Menschen, die weiterreisen wollen, werden zu Zügen gebracht. Freiwillige bringen Essen und Trinken auf die Bahnhöfe und helfen den Transitreisenden. Am Sonntag wird der Gottesdienst spontan übersetzt, und die Mitarbeiter stehen rund um die Uhr für Gespräche zur Verfügung. Ja, das alles machen engagierte evangelische PfarrerInnen und Gemeindeglieder, Freunde aus Vereinen und spontane Initiativen, und sie tun es jenseits ihrer klassischen Dienstbeschreibung. Es sind Zeichen des Lebens.

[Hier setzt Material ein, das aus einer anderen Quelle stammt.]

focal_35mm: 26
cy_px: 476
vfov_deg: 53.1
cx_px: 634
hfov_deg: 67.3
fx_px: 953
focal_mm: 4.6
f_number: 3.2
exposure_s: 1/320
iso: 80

Zusätzlich zu alledem versucht das Landeskonsistorium der Evangelischen Kirche A.B. in Rumänien Koordination und Mittelbeschaffung zu unterstützen. Um die westlichen Regionen und Aktionen (Hermanstadt, Mediach und Mühlbach) bemüht sich Pfarrerin Bettina Kenst (bettina_kenst@yahoo.de, 0040 735 169 483) um die östlichen (Kronstadt, Schäßburg, Bukarest, Bukowina) Diakoniebeauftragte Christiane Lorenz (christiane.lorenz@biserica-neagra.ro, 0040 729 020 882). Hauptanwalt Friedrich Gunesch stellt die Verbindung zu der Kirchenzentrale her und Stefan Cosoroabă koordiniert das Notwendige. Gerne lassen sich alle ansprechen und anfragen. 

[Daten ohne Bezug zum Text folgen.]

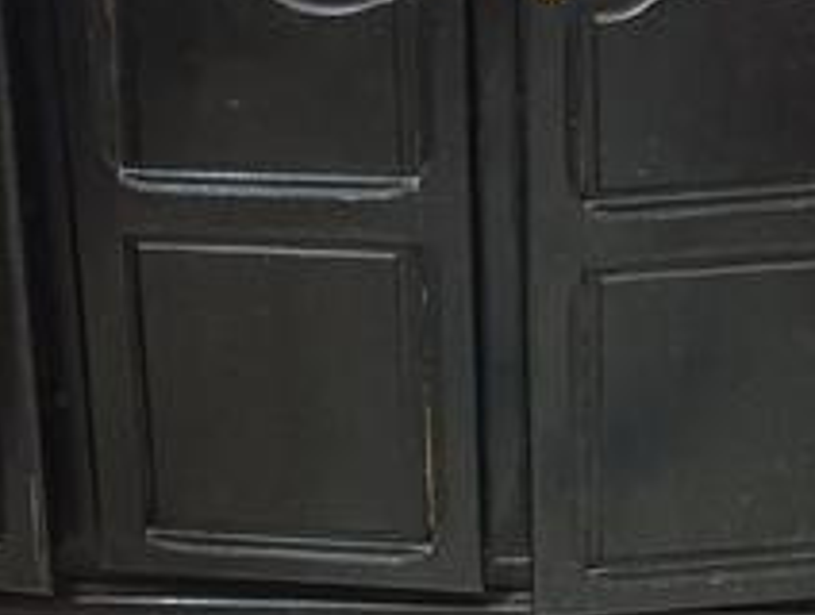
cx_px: 417
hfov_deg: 28.1
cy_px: -269
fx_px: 1628
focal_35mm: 69
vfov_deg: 19.1
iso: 4000
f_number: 1.6
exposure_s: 1/25
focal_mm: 6.14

Doch die große Frage bewegt alle: Was wird sein, wenn Menschen auf unbegrenzte Zeit bei uns bleiben wollen? Oder müssen? Deshalb hat Hauptanwalt Gunesch über den Verband der Heimatortsgemeinschaften (HOG) und über die Siebenbürgische Zeitung einen Aufruf gestartet, um Wohnraum für längere Zeiträume zu identifizieren. Fühler werden ausgestreckt, um Arbeitsmöglichkeiten zu finden, juristische Fragen zu behandeln und nicht zuletzt, um Unterrichtsformen zu institutionalisieren. Wir sehen bang in die Zukunft, aber dann doch im Vertrauen auf den, der alles in seinen Händen hält.
Danke allen Engagierten, den Freunden und Partnern, die sich bislang eingesetzt haben und es auch weiterhin tun. Bitte bleibt uns treu!